Я рассказываю то, с чем лично пришел в соприкосновение, но я не единственный. Сколько серьезных трудов погибло таким образом, и люди настолько были доверчивы, что даже не оставляли черновиков… Сколько рисунков, графических таблиц! И везде, во всем то же самое — поглощающее море смерти, а именовалось: «под знаком творчества». Громкие слова на устах. Во имя культуры у меня отнимается моя библиотека, книги, объявленные народной собственностью, продаются на базарной площади уездного города; а московский Институт музыкальной драмы (бывшая Филармония) одну из имеющихся у меня книг, «Моя музыкальная летопись» Римского — Корсакова, покупает за пятьдесят две тысячи рублей. Так во имя культуры одна рука уничтожает, другая переплачивает.

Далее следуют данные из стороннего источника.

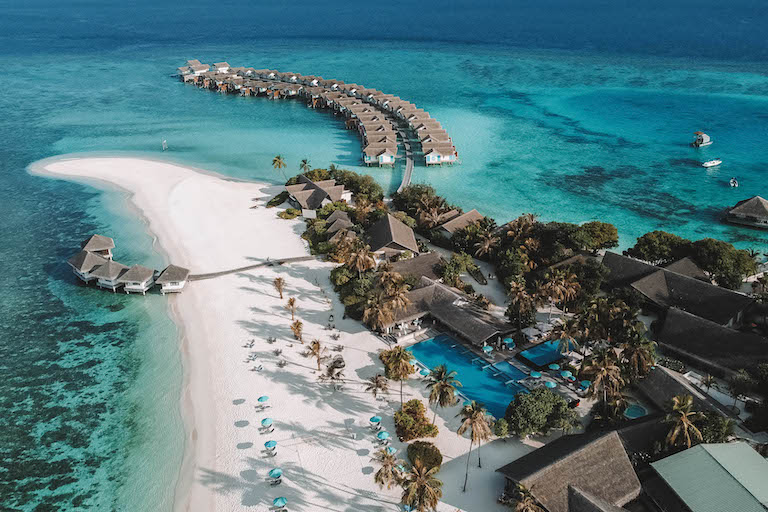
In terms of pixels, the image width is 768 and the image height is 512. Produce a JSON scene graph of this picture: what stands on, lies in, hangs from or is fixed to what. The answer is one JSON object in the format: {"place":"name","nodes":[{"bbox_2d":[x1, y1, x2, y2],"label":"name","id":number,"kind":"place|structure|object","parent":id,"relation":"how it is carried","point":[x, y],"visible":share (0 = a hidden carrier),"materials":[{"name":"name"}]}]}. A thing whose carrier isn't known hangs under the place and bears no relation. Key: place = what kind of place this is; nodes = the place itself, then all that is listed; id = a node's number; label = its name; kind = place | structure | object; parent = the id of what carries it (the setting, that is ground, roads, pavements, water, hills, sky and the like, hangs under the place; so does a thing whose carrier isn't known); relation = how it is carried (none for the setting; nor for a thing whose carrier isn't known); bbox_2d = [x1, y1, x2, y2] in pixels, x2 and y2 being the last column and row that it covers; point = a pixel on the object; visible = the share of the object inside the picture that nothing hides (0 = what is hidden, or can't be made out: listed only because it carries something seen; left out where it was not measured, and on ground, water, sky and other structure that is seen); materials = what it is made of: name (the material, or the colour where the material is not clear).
{"place":"outdoors","nodes":[
{"label":"outdoors","id":0,"kind":"place"},
{"bbox_2d":[39,155,524,511],"label":"sand beach","id":1,"kind":"structure","parent":0,"point":[181,190],"materials":[{"name":"white sand"}]},
{"bbox_2d":[245,338,254,347],"label":"lounge chair","id":2,"kind":"object","parent":1,"relation":"on","point":[253,341],"visible":0.99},
{"bbox_2d":[185,256,316,280],"label":"boardwalk","id":3,"kind":"structure","parent":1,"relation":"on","point":[211,275],"materials":[{"name":"grey wood"}]},
{"bbox_2d":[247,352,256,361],"label":"lounge chair","id":4,"kind":"object","parent":1,"relation":"on","point":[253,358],"visible":0.98,"materials":[{"name":"white"}]},
{"bbox_2d":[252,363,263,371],"label":"lounge chair","id":5,"kind":"object","parent":1,"relation":"on","point":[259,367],"visible":0.98,"materials":[{"name":"white"}]},
{"bbox_2d":[257,395,269,403],"label":"beach umbrella","id":6,"kind":"object","parent":1,"relation":"on","point":[265,397],"visible":0.96,"materials":[{"name":"teal fabric"}]},
{"bbox_2d":[260,416,273,430],"label":"beach umbrella","id":7,"kind":"object","parent":1,"relation":"on","point":[266,420],"visible":0.98,"materials":[{"name":"teal fabric"}]},
{"bbox_2d":[264,439,276,451],"label":"beach umbrella","id":8,"kind":"object","parent":1,"relation":"on","point":[272,444],"visible":0.98,"materials":[{"name":"blue fabric"}]},
{"bbox_2d":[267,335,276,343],"label":"lounge chair","id":9,"kind":"object","parent":1,"relation":"on","point":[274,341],"visible":0.98,"materials":[{"name":"grey"}]},
{"bbox_2d":[269,467,282,482],"label":"beach umbrella","id":10,"kind":"object","parent":1,"relation":"on","point":[277,470],"visible":0.98,"materials":[{"name":"teal fabric"}]},
{"bbox_2d":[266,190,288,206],"label":"shrub","id":11,"kind":"object","parent":1,"relation":"on","point":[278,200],"visible":0.68,"materials":[{"name":"green plant"}]},
{"bbox_2d":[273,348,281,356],"label":"lounge chair","id":12,"kind":"object","parent":1,"relation":"on","point":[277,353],"visible":0.98,"materials":[{"name":"grey"}]},
{"bbox_2d":[271,155,286,175],"label":"palm tree","id":13,"kind":"object","parent":1,"relation":"on","point":[274,160],"visible":0.98,"materials":[{"name":"plant"}]},
{"bbox_2d":[273,277,285,298],"label":"palm tree","id":14,"kind":"object","parent":1,"relation":"on","point":[278,279],"visible":0.99,"materials":[{"name":"brown plant"}]},
{"bbox_2d":[272,496,287,508],"label":"beach umbrella","id":15,"kind":"object","parent":1,"relation":"on","point":[280,502],"visible":0.99,"materials":[{"name":"teal fabric"}]},
{"bbox_2d":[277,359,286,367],"label":"lounge chair","id":16,"kind":"object","parent":1,"relation":"on","point":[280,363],"visible":0.97,"materials":[{"name":"grey"}]},
{"bbox_2d":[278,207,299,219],"label":"shrub","id":17,"kind":"object","parent":1,"relation":"on","point":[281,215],"visible":0.87,"materials":[{"name":"green plant"}]},
{"bbox_2d":[285,296,297,319],"label":"palm tree","id":18,"kind":"object","parent":1,"relation":"on","point":[290,300],"visible":0.98,"materials":[{"name":"brown plant"}]},
{"bbox_2d":[290,319,303,342],"label":"palm tree","id":19,"kind":"object","parent":1,"relation":"on","point":[298,330],"visible":0.99,"materials":[{"name":"brown plant"}]},
{"bbox_2d":[298,158,311,173],"label":"palm tree","id":20,"kind":"object","parent":1,"relation":"on","point":[304,161],"visible":0.82,"materials":[{"name":"plant"}]},
{"bbox_2d":[305,339,322,370],"label":"palm tree","id":21,"kind":"object","parent":1,"relation":"on","point":[317,344],"visible":0.99,"materials":[{"name":"brown plant"}]},
{"bbox_2d":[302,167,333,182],"label":"tree","id":22,"kind":"object","parent":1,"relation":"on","point":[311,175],"visible":0.49,"materials":[{"name":"green plant"}]},
{"bbox_2d":[324,357,344,387],"label":"palm tree","id":23,"kind":"object","parent":1,"relation":"on","point":[335,361],"visible":0.98,"materials":[{"name":"brown plant"}]},
{"bbox_2d":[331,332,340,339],"label":"lounge chair","id":24,"kind":"object","parent":1,"relation":"on","point":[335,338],"visible":0.98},
{"bbox_2d":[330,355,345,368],"label":"rock","id":25,"kind":"object","parent":1,"relation":"on","point":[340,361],"visible":0.79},
{"bbox_2d":[323,211,354,239],"label":"thatched hut","id":26,"kind":"object","parent":1,"relation":"on","point":[344,221],"visible":0.53,"materials":[{"name":"brown wicker"}]},
{"bbox_2d":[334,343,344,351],"label":"lounge chair","id":27,"kind":"object","parent":1,"relation":"on","point":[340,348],"visible":0.94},
{"bbox_2d":[369,416,381,426],"label":"beach umbrella","id":28,"kind":"object","parent":1,"relation":"on","point":[376,418],"visible":0.97,"materials":[{"name":"teal fabric"}]},
{"bbox_2d":[365,373,389,399],"label":"palm tree","id":29,"kind":"object","parent":1,"relation":"on","point":[374,390],"visible":0.99,"materials":[{"name":"brown plant"}]},
{"bbox_2d":[377,431,389,441],"label":"beach umbrella","id":30,"kind":"object","parent":1,"relation":"on","point":[385,435],"visible":0.94,"materials":[{"name":"teal fabric"}]},
{"bbox_2d":[373,448,404,489],"label":"palm tree","id":31,"kind":"object","parent":1,"relation":"on","point":[388,472],"visible":0.94,"materials":[{"name":"plant"}]},
{"bbox_2d":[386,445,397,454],"label":"beach umbrella","id":32,"kind":"object","parent":1,"relation":"on","point":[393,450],"visible":0.73,"materials":[{"name":"teal fabric"}]},
{"bbox_2d":[380,345,414,380],"label":"tree","id":33,"kind":"object","parent":1,"relation":"on","point":[400,353],"visible":0.93,"materials":[{"name":"green plant"}]},
{"bbox_2d":[394,400,437,442],"label":"shrub","id":34,"kind":"object","parent":1,"relation":"on","point":[409,409],"visible":0.96,"materials":[{"name":"green plant"}]},
{"bbox_2d":[400,460,443,511],"label":"palm tree","id":35,"kind":"object","parent":1,"relation":"on","point":[423,481],"visible":1,"materials":[{"name":"brown plant"}]},
{"bbox_2d":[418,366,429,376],"label":"umbrella","id":36,"kind":"object","parent":1,"relation":"on","point":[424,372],"visible":0.66,"materials":[{"name":"teal fabric"}]},
{"bbox_2d":[406,441,442,472],"label":"shrub","id":37,"kind":"object","parent":1,"relation":"on","point":[426,448],"visible":0.89,"materials":[{"name":"green plant"}]},
{"bbox_2d":[424,364,459,422],"label":"palm tree","id":38,"kind":"object","parent":1,"relation":"on","point":[439,388],"visible":1,"materials":[{"name":"plant"}]},
{"bbox_2d":[406,334,527,419],"label":"swimming pool","id":39,"kind":"structure","parent":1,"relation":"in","point":[505,397],"materials":[{"name":"liquid"}]},
{"bbox_2d":[457,399,491,491],"label":"palm tree","id":40,"kind":"object","parent":1,"relation":"on","point":[472,405],"visible":0.99,"materials":[{"name":"brown plant"}]},
{"bbox_2d":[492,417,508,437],"label":"shrub","id":41,"kind":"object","parent":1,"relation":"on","point":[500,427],"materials":[{"name":"green plant"}]},
{"bbox_2d":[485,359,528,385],"label":"swimming pool","id":42,"kind":"structure","parent":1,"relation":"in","point":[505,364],"materials":[{"name":"blue liquid"}]},
{"bbox_2d":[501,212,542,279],"label":"tree","id":43,"kind":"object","parent":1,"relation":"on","point":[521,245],"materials":[{"name":"green plant"}]},
{"bbox_2d":[285,175,350,217],"label":"villa","id":44,"kind":"structure","parent":0,"point":[316,187],"materials":[{"name":"brown wicker"}]},
{"bbox_2d":[0,1,766,511],"label":"sea","id":45,"kind":"structure","parent":0,"point":[84,230],"materials":[{"name":"teal liquid"}]},
{"bbox_2d":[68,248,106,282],"label":"villa","id":46,"kind":"object","parent":45,"relation":"in","point":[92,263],"visible":0.65,"materials":[{"name":"wood"}]},
{"bbox_2d":[80,234,114,259],"label":"villa","id":47,"kind":"object","parent":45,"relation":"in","point":[96,242],"visible":0.7,"materials":[{"name":"brown wood"}]},
{"bbox_2d":[91,259,130,289],"label":"villa","id":48,"kind":"object","parent":45,"relation":"in","point":[113,269],"visible":0.78,"materials":[{"name":"wicker"}]},
{"bbox_2d":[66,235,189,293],"label":"villa","id":49,"kind":"object","parent":45,"relation":"in","point":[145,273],"visible":0.92,"materials":[{"name":"wood"}]},
{"bbox_2d":[117,264,156,293],"label":"villa","id":50,"kind":"object","parent":45,"relation":"in","point":[145,269],"visible":0.88,"materials":[{"name":"wood"}]},
{"bbox_2d":[161,138,166,149],"label":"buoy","id":51,"kind":"object","parent":45,"relation":"in","point":[164,142],"visible":0.99,"materials":[{"name":"white"}]},
{"bbox_2d":[154,264,190,293],"label":"bungalow","id":52,"kind":"object","parent":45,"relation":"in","point":[179,282],"visible":0.95,"materials":[{"name":"wood"}]},
{"bbox_2d":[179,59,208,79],"label":"villa","id":53,"kind":"object","parent":45,"relation":"on","point":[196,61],"visible":0.68,"materials":[{"name":"wood"}]},
{"bbox_2d":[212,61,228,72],"label":"villa","id":54,"kind":"object","parent":45,"relation":"on","point":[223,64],"visible":0.6,"materials":[{"name":"white"}]},
{"bbox_2d":[175,59,452,169],"label":"row","id":55,"kind":"object","parent":45,"relation":"in","point":[238,79],"visible":0.94,"materials":[{"name":"brown wood"}]},
{"bbox_2d":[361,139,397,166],"label":"villa","id":56,"kind":"object","parent":45,"relation":"on","point":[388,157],"visible":0.92,"materials":[{"name":"brown wicker"}]},
{"bbox_2d":[421,139,457,164],"label":"villa","id":57,"kind":"object","parent":45,"relation":"on","point":[445,158],"visible":0.85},
{"bbox_2d":[690,131,712,147],"label":"boat","id":58,"kind":"object","parent":45,"relation":"on","point":[702,141],"visible":0.98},
{"bbox_2d":[701,158,721,167],"label":"boat","id":59,"kind":"object","parent":45,"relation":"on","point":[713,163],"visible":0.98,"materials":[{"name":"white plastic"}]},
{"bbox_2d":[728,177,738,186],"label":"boat","id":60,"kind":"object","parent":45,"relation":"on","point":[732,182],"visible":0.95,"materials":[{"name":"white plastic"}]},
{"bbox_2d":[723,195,767,228],"label":"thatched hut","id":61,"kind":"object","parent":45,"relation":"in","point":[758,206],"visible":0.97,"materials":[{"name":"brown wood"}]},
{"bbox_2d":[365,213,419,259],"label":"thatched building","id":62,"kind":"structure","parent":0,"point":[391,227],"materials":[{"name":"brown wicker"}]},
{"bbox_2d":[395,126,413,194],"label":"footbridge","id":63,"kind":"structure","parent":0,"point":[406,178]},
{"bbox_2d":[385,251,443,285],"label":"thatched building","id":64,"kind":"structure","parent":0,"point":[429,257],"materials":[{"name":"brown wicker"}]},
{"bbox_2d":[386,279,509,347],"label":"building","id":65,"kind":"structure","parent":0,"point":[433,300],"materials":[{"name":"brown wicker"}]},
{"bbox_2d":[436,208,485,236],"label":"house","id":66,"kind":"structure","parent":0,"point":[475,212],"visible":0.65,"materials":[{"name":"brown wood"}]},
{"bbox_2d":[498,426,644,511],"label":"thatched building","id":67,"kind":"structure","parent":0,"point":[612,447],"materials":[{"name":"brown wicker"}]},
{"bbox_2d":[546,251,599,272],"label":"thatched building","id":68,"kind":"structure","parent":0,"point":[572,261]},
{"bbox_2d":[601,251,753,327],"label":"thatched building","id":69,"kind":"structure","parent":0,"point":[728,314],"materials":[{"name":"brown wicker"}]},
{"bbox_2d":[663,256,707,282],"label":"thatched building","id":70,"kind":"structure","parent":0,"point":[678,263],"visible":0.41,"materials":[{"name":"brown wicker"}]},
{"bbox_2d":[636,365,735,420],"label":"thatched building","id":71,"kind":"structure","parent":0,"point":[665,387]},
{"bbox_2d":[649,440,767,511],"label":"building","id":72,"kind":"structure","parent":0,"point":[699,447],"materials":[{"name":"green metal"}]},
{"bbox_2d":[656,306,767,377],"label":"thatched building","id":73,"kind":"structure","parent":0,"point":[717,329],"materials":[{"name":"brown"}]},
{"label":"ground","id":74,"kind":"structure","parent":0},
{"bbox_2d":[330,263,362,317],"label":"tree","id":75,"kind":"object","parent":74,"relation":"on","point":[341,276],"visible":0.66,"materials":[{"name":"green plant"}]},
{"bbox_2d":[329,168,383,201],"label":"tree","id":76,"kind":"object","parent":74,"relation":"on","point":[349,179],"visible":0.71,"materials":[{"name":"green plant"}]},
{"bbox_2d":[342,238,375,273],"label":"palm tree","id":77,"kind":"object","parent":74,"relation":"on","point":[361,261],"visible":0.94,"materials":[{"name":"brown plant"}]},
{"bbox_2d":[362,296,395,333],"label":"palm tree","id":78,"kind":"object","parent":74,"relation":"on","point":[380,311],"visible":0.94,"materials":[{"name":"brown plant"}]},
{"bbox_2d":[379,274,411,318],"label":"palm tree","id":79,"kind":"object","parent":74,"relation":"on","point":[402,294],"visible":0.85,"materials":[{"name":"brown plant"}]},
{"bbox_2d":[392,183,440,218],"label":"tree","id":80,"kind":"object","parent":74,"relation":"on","point":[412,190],"visible":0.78,"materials":[{"name":"green plant"}]},
{"bbox_2d":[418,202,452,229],"label":"palm tree","id":81,"kind":"object","parent":74,"relation":"on","point":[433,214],"visible":0.81,"materials":[{"name":"brown plant"}]},
{"bbox_2d":[438,251,476,286],"label":"tree","id":82,"kind":"object","parent":74,"relation":"on","point":[451,269],"visible":0.96,"materials":[{"name":"green plant"}]},
{"bbox_2d":[472,222,499,258],"label":"palm tree","id":83,"kind":"object","parent":74,"relation":"on","point":[486,245],"visible":0.92,"materials":[{"name":"brown plant"}]},
{"bbox_2d":[482,345,492,353],"label":"umbrella","id":84,"kind":"object","parent":74,"relation":"on","point":[487,350],"visible":0.88,"materials":[{"name":"teal fabric"}]},
{"bbox_2d":[502,337,513,347],"label":"umbrella","id":85,"kind":"object","parent":74,"relation":"on","point":[507,342],"visible":0.95,"materials":[{"name":"fabric"}]},
{"bbox_2d":[505,280,538,329],"label":"palm tree","id":86,"kind":"object","parent":74,"relation":"on","point":[514,302],"visible":0.97,"materials":[{"name":"plant"}]},
{"bbox_2d":[509,484,544,511],"label":"palm tree","id":87,"kind":"object","parent":74,"relation":"on","point":[526,499],"visible":1,"materials":[{"name":"brown plant"}]},
{"bbox_2d":[529,370,540,378],"label":"umbrella","id":88,"kind":"object","parent":74,"relation":"on","point":[534,373],"visible":0.89,"materials":[{"name":"teal fabric"}]},
{"bbox_2d":[505,388,577,437],"label":"tree","id":89,"kind":"object","parent":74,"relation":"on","point":[534,405],"visible":0.98,"materials":[{"name":"green plant"}]},
{"bbox_2d":[517,338,572,367],"label":"swimming pool","id":90,"kind":"structure","parent":74,"relation":"in","point":[547,358],"materials":[{"name":"blue liquid"}]},
{"bbox_2d":[544,380,556,388],"label":"umbrella","id":91,"kind":"object","parent":74,"relation":"on","point":[552,384],"visible":0.89,"materials":[{"name":"teal fabric"}]},
{"bbox_2d":[547,362,559,370],"label":"umbrella","id":92,"kind":"object","parent":74,"relation":"on","point":[555,366],"visible":0.95,"materials":[{"name":"teal fabric"}]},
{"bbox_2d":[537,267,581,311],"label":"palm tree","id":93,"kind":"object","parent":74,"relation":"on","point":[568,293],"visible":0.98,"materials":[{"name":"brown plant"}]},
{"bbox_2d":[560,370,573,379],"label":"umbrella","id":94,"kind":"object","parent":74,"relation":"on","point":[567,373],"visible":0.96,"materials":[{"name":"fabric"}]},
{"bbox_2d":[552,318,583,352],"label":"palm tree","id":95,"kind":"object","parent":74,"relation":"on","point":[565,336],"visible":0.93,"materials":[{"name":"plant"}]},
{"bbox_2d":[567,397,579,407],"label":"car","id":96,"kind":"object","parent":74,"relation":"on","point":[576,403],"visible":0.6,"materials":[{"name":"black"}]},
{"bbox_2d":[579,379,591,389],"label":"umbrella","id":97,"kind":"object","parent":74,"relation":"on","point":[585,382],"visible":0.87,"materials":[{"name":"fabric"}]},
{"bbox_2d":[561,221,618,252],"label":"tree","id":98,"kind":"object","parent":74,"relation":"on","point":[595,233],"visible":0.94,"materials":[{"name":"green plant"}]},
{"bbox_2d":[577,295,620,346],"label":"palm tree","id":99,"kind":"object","parent":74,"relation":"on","point":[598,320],"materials":[{"name":"green plant"}]},
{"bbox_2d":[580,349,625,409],"label":"palm tree","id":100,"kind":"object","parent":74,"relation":"on","point":[603,372],"visible":0.95,"materials":[{"name":"brown plant"}]},
{"bbox_2d":[623,403,646,418],"label":"round pool","id":101,"kind":"structure","parent":74,"relation":"in","point":[630,411],"materials":[{"name":"teal liquid"}]},
{"bbox_2d":[619,339,656,378],"label":"palm tree","id":102,"kind":"object","parent":74,"relation":"on","point":[634,356],"visible":0.84,"materials":[{"name":"plant"}]},
{"bbox_2d":[628,230,692,264],"label":"tree","id":103,"kind":"object","parent":74,"relation":"on","point":[647,248],"visible":0.85,"materials":[{"name":"green plant"}]},
{"bbox_2d":[664,394,702,448],"label":"palm tree","id":104,"kind":"object","parent":74,"relation":"on","point":[684,415],"visible":0.87,"materials":[{"name":"plant"}]},
{"bbox_2d":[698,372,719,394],"label":"palm tree","id":105,"kind":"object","parent":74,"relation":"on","point":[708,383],"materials":[{"name":"green plant"}]},
{"bbox_2d":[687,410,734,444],"label":"tree","id":106,"kind":"object","parent":74,"relation":"on","point":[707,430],"visible":0.61,"materials":[{"name":"green plant"}]},
{"bbox_2d":[689,238,756,287],"label":"tree","id":107,"kind":"object","parent":74,"relation":"on","point":[710,248],"visible":0.85,"materials":[{"name":"green plant"}]},
{"bbox_2d":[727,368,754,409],"label":"tree","id":108,"kind":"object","parent":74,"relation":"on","point":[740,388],"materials":[{"name":"green plant"}]},
{"bbox_2d":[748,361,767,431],"label":"tree","id":109,"kind":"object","parent":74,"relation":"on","point":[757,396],"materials":[{"name":"green plant"}]},
{"bbox_2d":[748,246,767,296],"label":"palm tree","id":110,"kind":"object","parent":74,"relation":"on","point":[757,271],"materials":[{"name":"green plant"}]}
]}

В связи с судьбой моей павловской библиотеки повторю здесь то, что мне рассказал упоминавшийся уже мною австрийский военнопленный, скрипач Покорный. Он приезжал в Москву, разыскал меня и между прочим рассказал следующий эпизод, которого был свидетелем. На базарной площади в Борисоглебске один человек продавал книги моей библиотеки. В числе их было шесть французских томов — биографии композиторов, которые я когда- то привез из Парижа, Подходит крестьянин, берет том «Бетховена», вырывает страницу, скручивает папиросу, закуривает и после этого ознакомления с доброкачественностью бумаги покупает все шесть томов за тысячу шестьсот рублей…
В одном красноармейском клубе, где я читал лекции, подходит ко мне заведующий библиотекой коммунист. «Что у вас, — спрашивает, — за книга в руках? Я не могу видеть книгу, чтобы не посмотреть». «В таком случае, — говорю я, — вы легко поймете, что я должен испытывать, когда подхожу к полке книг». И рассказал ему случай с «Бетховеном», пошедшим на цигарки, и то, что сделали с моими книгами…
Институт музыкальной драмы, о котором упомянул, был одним из тех заведений, которые мне пришлось особенно наблюдать, — я в нем преподавал в течение двух с половиной лет. Это был яркий пример той мертворожденное™, которая была печатью всех советских учреждений.
На открытии Луначарский, конечно, сказал речь, как всегда, длинную, как всегда, пересыпанную цитатами, бесчисленным количеством иностранных слов. Это был исторический обзор оперы с указанием ее несоответствия требованиям «пролетарской культуры». Говорилось о том, что опера прежде была торжественна, что в ней изображались герои, что теперь героев не должно быть, что надо положить конец «помпезному шествию», сделать ее понятной народу и т. д. Ни одного указания воспитательного характера, ни одного ясного обобщения задач призываемого к жизни заведения. Но таков уж прием этих людей: они всегда говорили об идеях, никогда о фактах или действиях.
3
Я написал свою книгу заново, и летом 1921 года она была принята к печати одним получастным — полуказенным издательством в Москве. Вышла ли она, не знаю.